*** Dataset entries ***
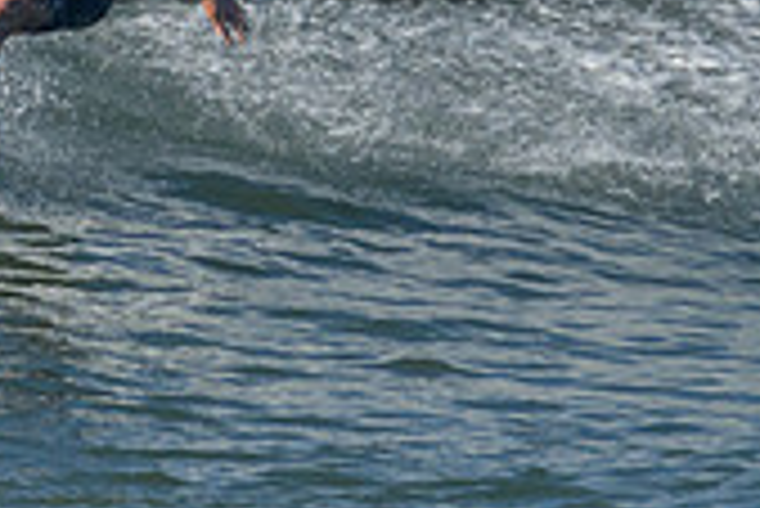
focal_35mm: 3277
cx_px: 45
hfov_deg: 0.6
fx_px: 69239
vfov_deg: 0.4
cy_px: -271
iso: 560
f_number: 11
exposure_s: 1/2000
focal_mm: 800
***
* [To do]:
Transcribe every line in the entries above, taking out only the images.

* [Solution for this task]:
focal_35mm: 3277
cx_px: 45
hfov_deg: 0.6
fx_px: 69239
vfov_deg: 0.4
cy_px: -271
iso: 560
f_number: 11
exposure_s: 1/2000
focal_mm: 800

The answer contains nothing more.